Now’s not bad, but April or May is really the right time for this parable of the sower and the seed. That’s the time of year when you can feel the picture that’s being presented here. It’s when you go out and look at your car or your outdoor furniture and run your hand along it and you see that yellow film of millions of grains of pollen, and you may be sneezing or you may not be, but what you notice is that there are so many you can’t possibly count them. Or maybe you see the field of dandelions across the street from my house, placed there just to dare me to treat the lawn, the wind blows every spring and the air is just thick with all those seeds, just flying everywhere, without regard to where they’re going to fall. Enough of them seem to get where they’re going, and just through sheer numbers, things happen.
This parable, among the other messages it has for us, is here to remind us that God is like that. Not just in nature, whether it’s here or in the sea or even in the desert, but in God’s nature. That total generosity is the way God is.

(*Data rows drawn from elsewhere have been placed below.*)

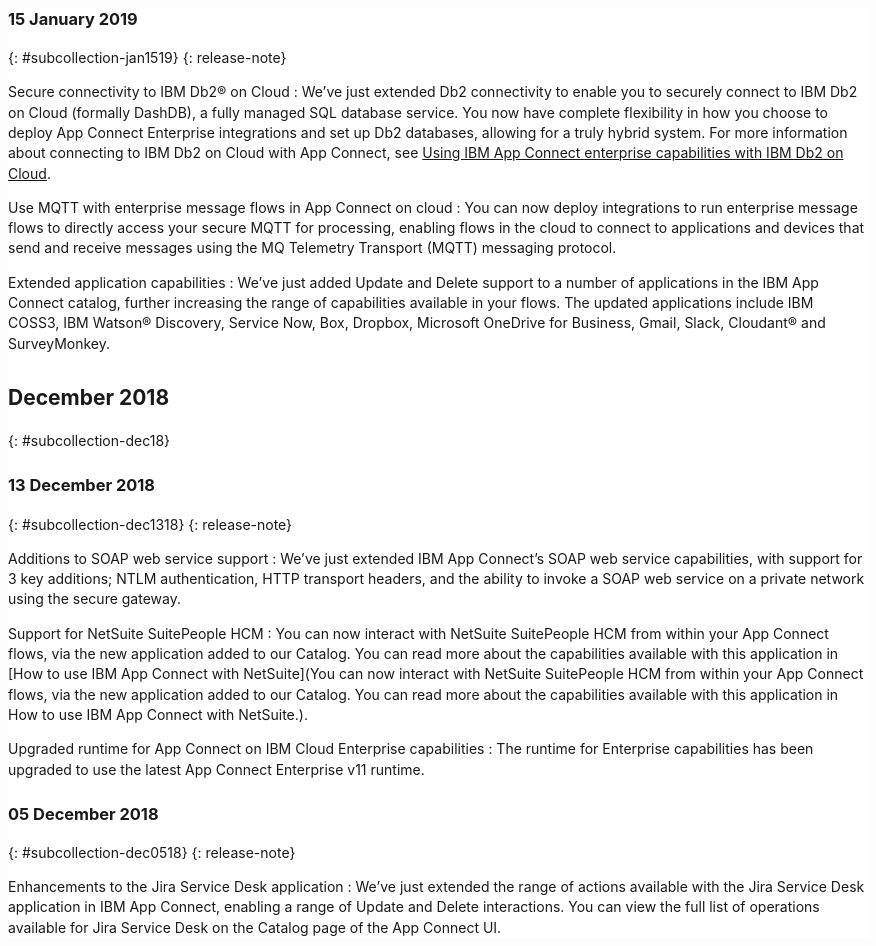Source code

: ### 15 January 2019
{: #subcollection-jan1519}
{: release-note}

Secure connectivity to IBM Db2® on Cloud
:   We’ve just extended Db2 connectivity to enable you to securely connect to IBM Db2 on Cloud (formally DashDB), a fully managed SQL database service. You now have complete flexibility in how you choose to deploy App Connect Enterprise integrations and set up Db2 databases, allowing for a truly hybrid system. For more information about connecting to IBM Db2 on Cloud with App Connect, see [Using IBM App Connect enterprise capabilities with IBM Db2 on Cloud](https://www.ibm.com/support/knowledgecenter/SSTTDS_11.0.0/com.ibm.ace.cloud.doc/aceoc-with-ibm-db2-on-cloud.html).

Use MQTT with enterprise message flows in App Connect on cloud
:   You can now deploy integrations to run enterprise message flows to directly access your secure MQTT for processing, enabling flows in the cloud to connect to applications and devices that send and receive messages using the MQ Telemetry Transport (MQTT) messaging protocol.

Extended application capabilities
:   We’ve just added Update and Delete support to a number of applications in the IBM App Connect catalog, further increasing the range of capabilities available in your flows. The updated applications include IBM COSS3, IBM Watson® Discovery, Service Now, Box, Dropbox, Microsoft OneDrive for Business, Gmail, Slack, Cloudant® and SurveyMonkey.

## December 2018
{: #subcollection-dec18}

### 13 December 2018
{: #subcollection-dec1318}
{: release-note}

Additions to SOAP web service support
:   We’ve just extended IBM App Connect’s SOAP web service capabilities, with support for 3 key additions; NTLM authentication, HTTP transport headers, and the ability to invoke a SOAP web service on a private network using the secure gateway.

Support for NetSuite SuitePeople HCM
:   You can now interact with NetSuite SuitePeople HCM from within your App Connect flows, via the new application added to our Catalog. You can read more about the capabilities available with this application in [How to use IBM App Connect with NetSuite](You can now interact with NetSuite SuitePeople HCM from within your App Connect flows, via the new application added to our Catalog. You can read more about the capabilities available with this application in How to use IBM App Connect with NetSuite.).

Upgraded runtime for App Connect on IBM Cloud Enterprise capabilities
:   The runtime for Enterprise capabilities has been upgraded to use the latest App Connect Enterprise v11 runtime.

### 05 December 2018
{: #subcollection-dec0518}
{: release-note}

Enhancements to the Jira Service Desk application
:   We’ve just extended the range of actions available with the Jira Service Desk application in IBM App Connect, enabling a range of Update and Delete interactions. You can view the full list of operations available for Jira Service Desk on the Catalog page of the App Connect UI.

Sometimes people talk about God, and the way God works, as if the opportunities to see him, or to understand him, or to follow him, are rare, events that come along once in a great while, maybe in special people who are granted visions or devoted people who pray all the time. The implication for us is that somehow, if we’re looking the other way, if we’re preoccupied, we’ll miss it, and it may not come along again for a long, long while.
But that’s not the way God is. What we’re really doing when we think God is like that is projecting the way we are onto the way God is. We’re the ones who are so careful about where we plant things, making sure that we only work in a familiar place that’s going to be well fertilized. We’re the ones who are worried we’re going to make a mistake, waste our efforts, get burned for extending friendship, or forgiveness, or money, or time a little too often. We’re surrounded with advice that suggests to us that we shouldn’t be dumb and waste our seed, that there are people and places around us who won’t yield back anything. Of course, the advice is right: we’re going to get burned sometimes. Or rather, our seed won’t turn out to have done much. God could look at the world, and our lives, the same way. But apparently, God wants to resist that temptation.
God’s generosity isn’t an easy concept. It’s not easy to apply to our own lives, maybe because we don’t often see it in God. And yet, the gospel tells us it is there. It takes practice, or insight, to be able to see the world around us as countless individual events, each with its own significance. Even in those places where God seems absent, somehow, if what a seed is is pure opportunity, the word of God in the world today, there is opportunity there for us. Every time we see someone failing to make a success of their life, or someone with an illness that has changed them forever, all the events of life we can barely keep track of, we see suffering, yes, but no one can doubt that isn’t God reaching out to us, looking for us to be someplace new, to be something other than what we are or to understand what we are. God’s generosity takes strange forms, strange to us, not much like a field of flowers at all, on the surface, but just as full of a picture of God, speaking to us.
It’s true we might miss it, might not be ready for it, might not even notice it, but the air is just thick with it. St. Paul says in that second reading that creation around us is constantly in labor pains, just groaning to give birth to something. Our stingy life is not God’s life, not at all the one that God is out there throwing open to us.